We found examples that were less subtle. One was in a lawsuit filed on behalf of Julio Sangurima-Caro, a housepainter in his 60s who was hit by a taxi when he stepped onto North Franklin Street just north of Fulton Avenue early one morning in 2021.

In a 2023 deposition, Sangurima-Caro said that when he was hit he was walking to the parking lot of a Home Depot, where he often found work as a day laborer.

He said he still woke daily with pain in his "head, my ear and my leg and everything. ... As soon as I wake up in the morning I have [a] headache." He needed a walker to get around, and had moved from Hempstead to New Jersey to live with his daughter because he could no longer care for himself.
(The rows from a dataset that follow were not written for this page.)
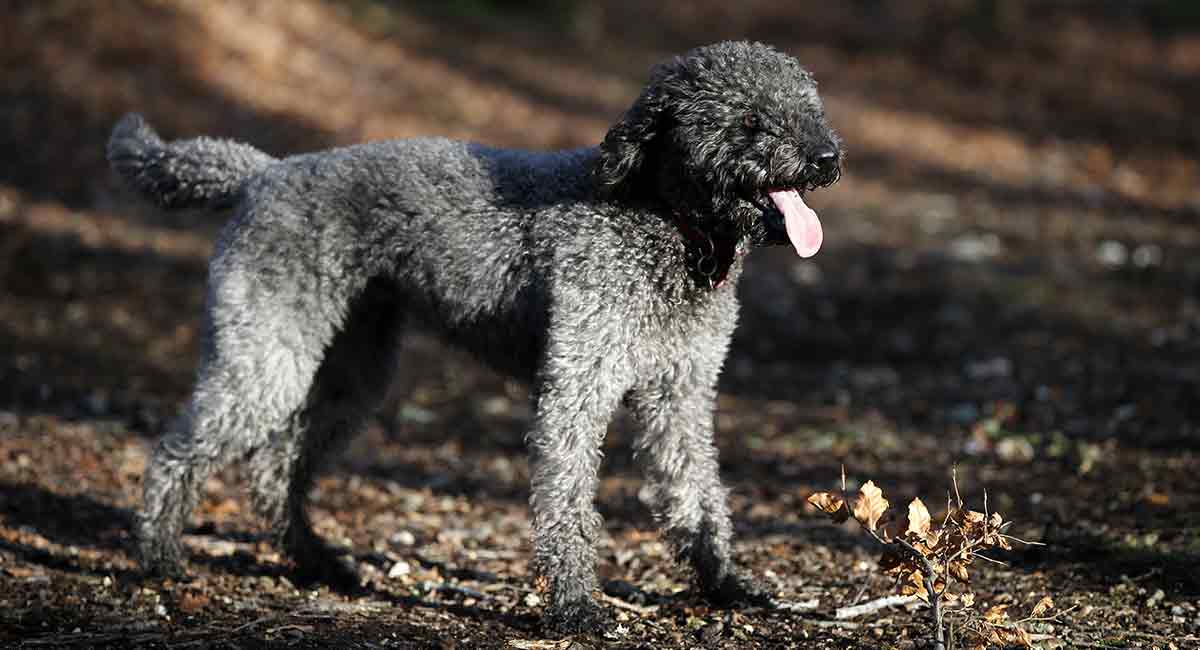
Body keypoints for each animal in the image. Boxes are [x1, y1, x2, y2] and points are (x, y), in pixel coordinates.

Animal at [110, 41, 844, 638]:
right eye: (747, 120)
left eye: (809, 108)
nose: (828, 157)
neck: (664, 224)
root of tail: (261, 175)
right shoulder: (576, 390)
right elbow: (567, 501)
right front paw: (576, 607)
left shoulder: (681, 397)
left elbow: (698, 495)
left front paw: (725, 586)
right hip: (267, 358)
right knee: (179, 448)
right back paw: (161, 558)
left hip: (352, 371)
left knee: (276, 466)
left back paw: (320, 563)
He couldn’t paint, reach the shower by himself, cook or clean. "Nothing," he said in Spanish through an interpreter. "I can’t do anything."

We didn't include Sangurima-Caro in our story because we couldn't reach him. We did reach his lawyer, Adam Sattler, who said the lawsuit involved "probably the worst injuries I’ve ever seen" in an auto case.

We also spoke with Gina Varela, whose 34-year-old son, Pierre Angelo Rodriguez, was hit and killed by a bus on West Columbia Street in 2021. Arielle found Varela’s name while searching crash lawsuits. After she left a business card at Varela’s Levittown home, Varela invited us to visit.

In the immaculate sitting room, two pictures of Rodriguez stared at us while we talked. Varela said she had been reluctant to seek counseling after the crash. She said she doesn’t go out much or visit family. She didn't express much emotion on her face or in her words. Only toward the end of our visit did she hint at the enormity of her response to loss, by talking about the effort she made to blunt the pain. During the day, her job, working with children as a teacher’s assistant, keeps her distracted, she said. At home, "I just sit and try to watch TV," she said. "I think I find comfort in that. I forget about everything."

Sangurima-Caro and Varela seemed trapped. The typical newspaper crash story doesn’t convey this sensation, because the story is often based on a police news release, reported and published hours or days after the crash. The horror hasn't had time to set. 

I thought I detected this sensation in Sangurima-Caro’s description of living in a broken body and in Varela’s retreat into work and television. For Varela the retreat also seemed like a way of coping, keeping the horror at bay.